New faculty join FAS
Thirty new ladder faculty members join the FAS for the 2025–26 academic year, including 20 pre-tenure faculty. Ten arrive with tenure, bringing exceptional experience to the FAS. Twenty-one new members of the instructional faculty are also joining the FAS on full-time, multi-year appointments, as well as two professors in the practice.
This cohort of new faculty works in disciplines ranging from political science to statistics and data science, applied mathematics to molecular biology, history to religious studies, and beyond.
Junior faculty honored for outstanding research
The FAS has awarded prizes to three junior faculty members for their excellent scholarship. Priyasha Mukhopadhyay, assistant professor of English, received the Samuel ’60 and Ronnie ’72 Heyman Prize for her book, Required Reading: The Life of Everyday Texts in the British Empire. In it, she examines commonplace writing from colonial South Asia to challenge our ideas about reading.
Samuel McDougle, assistant professor of psychology, and Junliang Shen, associate professor of mathematics, were each awarded the Arthur Greer Memorial Prize, which honors faculty in the social or natural sciences. McDougle was recognized for his groundbreaking work at the interface of cognition and action, which is reshaping the field’s understanding of motor behaviors. Shen was recognized for his innovative research, which uses tools from algebraic geometry to solve questions and conjectures rooted in topology, geometry, and mathematical physics.

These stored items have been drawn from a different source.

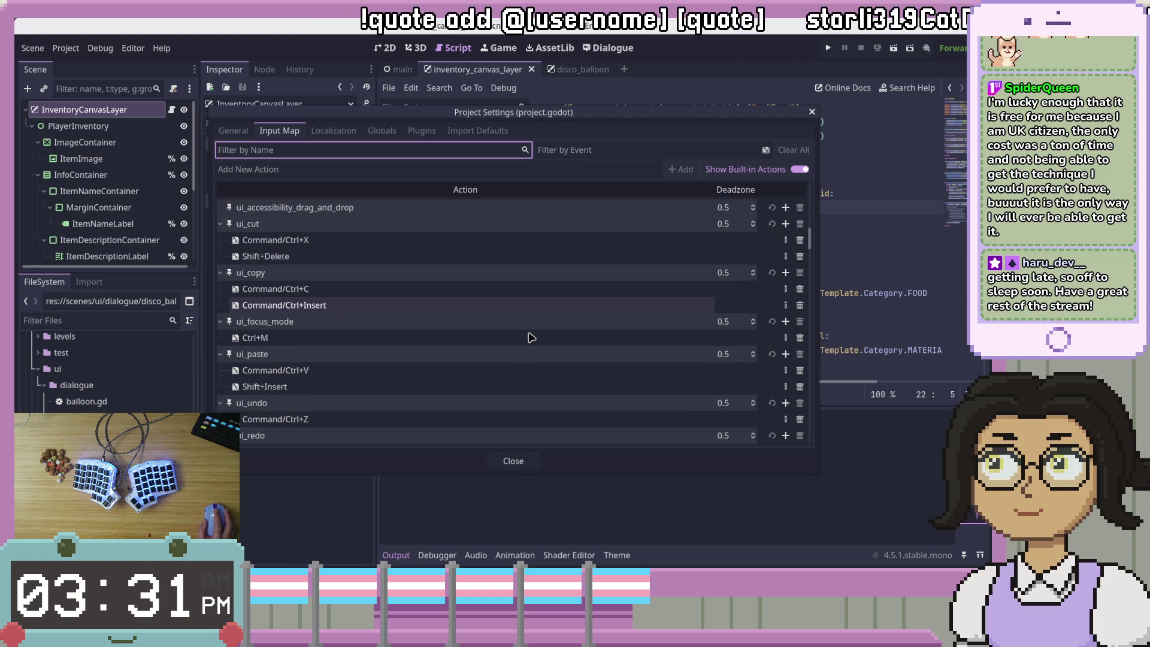
pyautogui.scroll(-4, 528, 337)
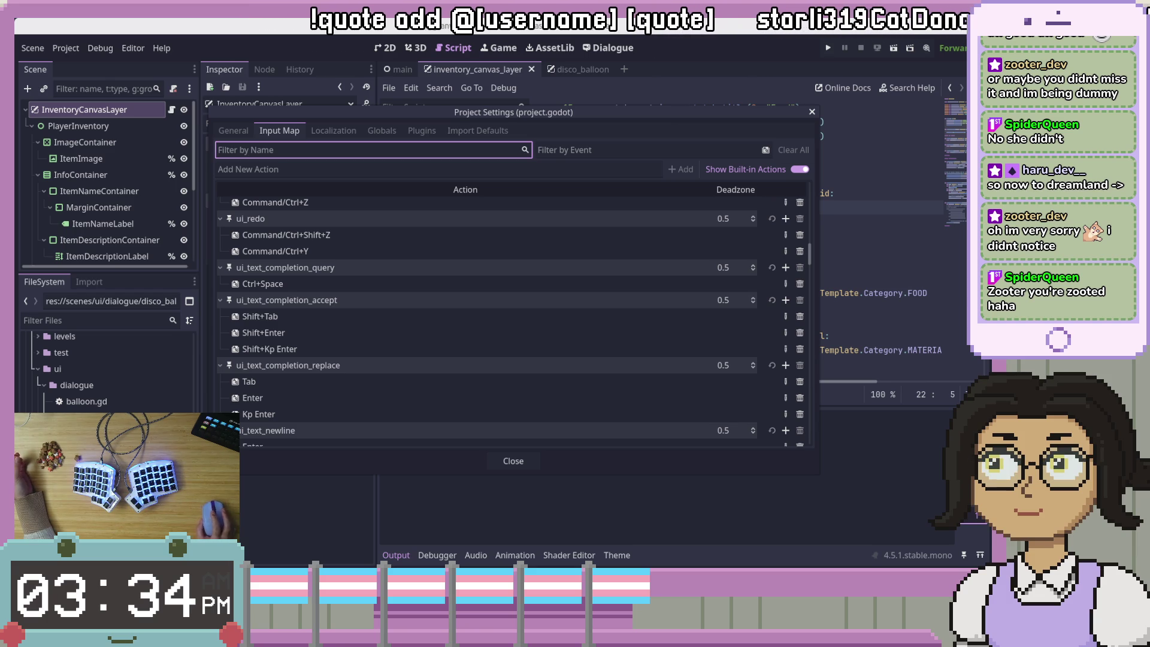
pyautogui.click(635, 133)
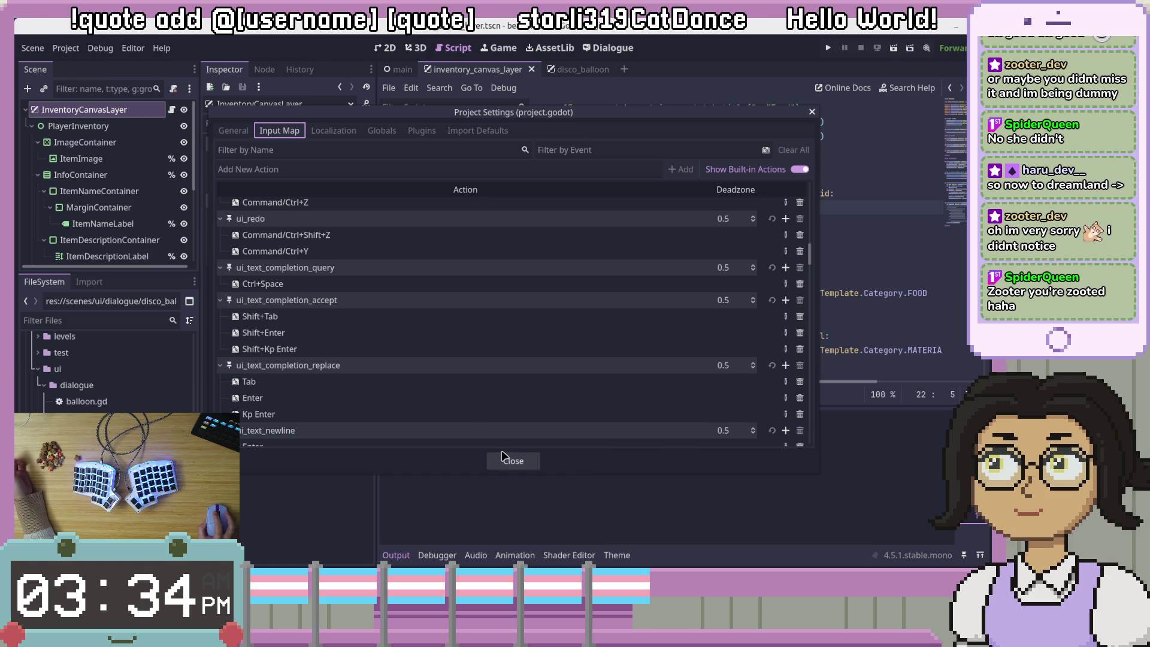
# Scroll up in Project Settings and close it to return to the script
pyautogui.scroll(10, 400, 354)
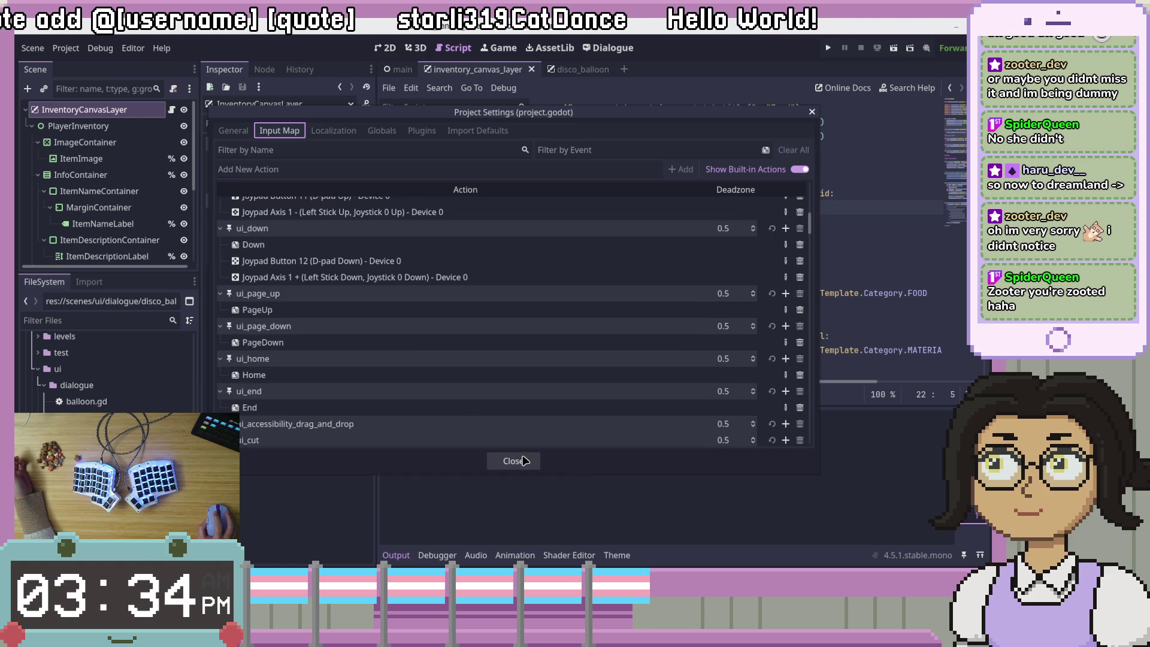
pyautogui.scroll(8, 519, 430)
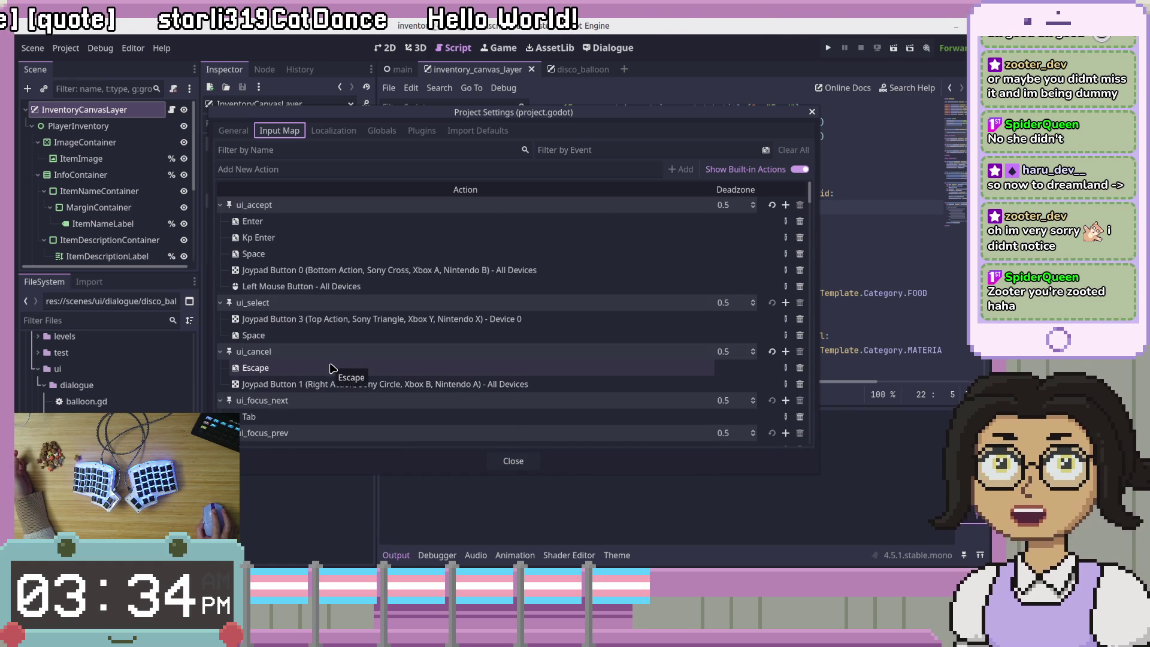
pyautogui.click(513, 462)
pyautogui.write('if event.is_action_pressed("ui_cancel"):')
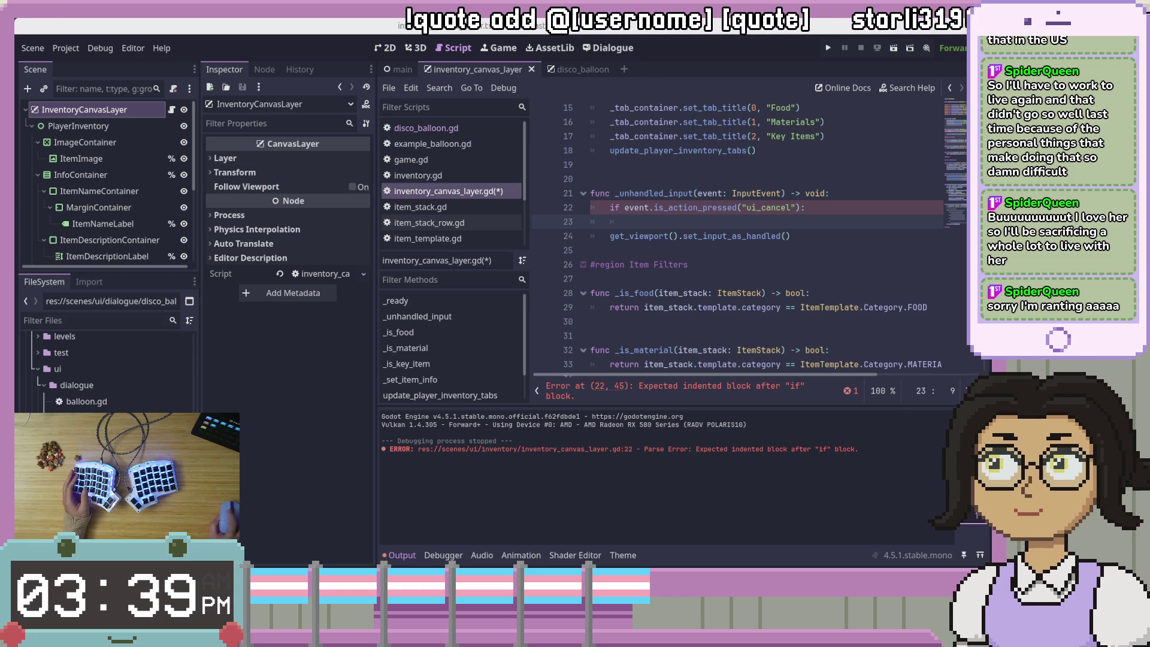
# Write hide() as the body of the ui_cancel check on line 23 and save the script
pyautogui.press('Up')
pyautogui.press('End')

Political scientist oversees new tool measuring US economic shifts
Jacob Hacker ’00PhD, Stanley B. Resor Professor of Political Science, will oversee a critical new tool arriving at Yale’s Institution for Social and Policy Studies. In 2023, the American Academy of Arts & Sciences released CORE Score, a tool providing county-level snapshots of how Americans experience economic security, health, and political efficacy. Hacker, who led the development of the tool’s ability to measure Americans’ participation in democracy, feels the new metrics are a better way to understand how inequality shapes political outcomes across the US.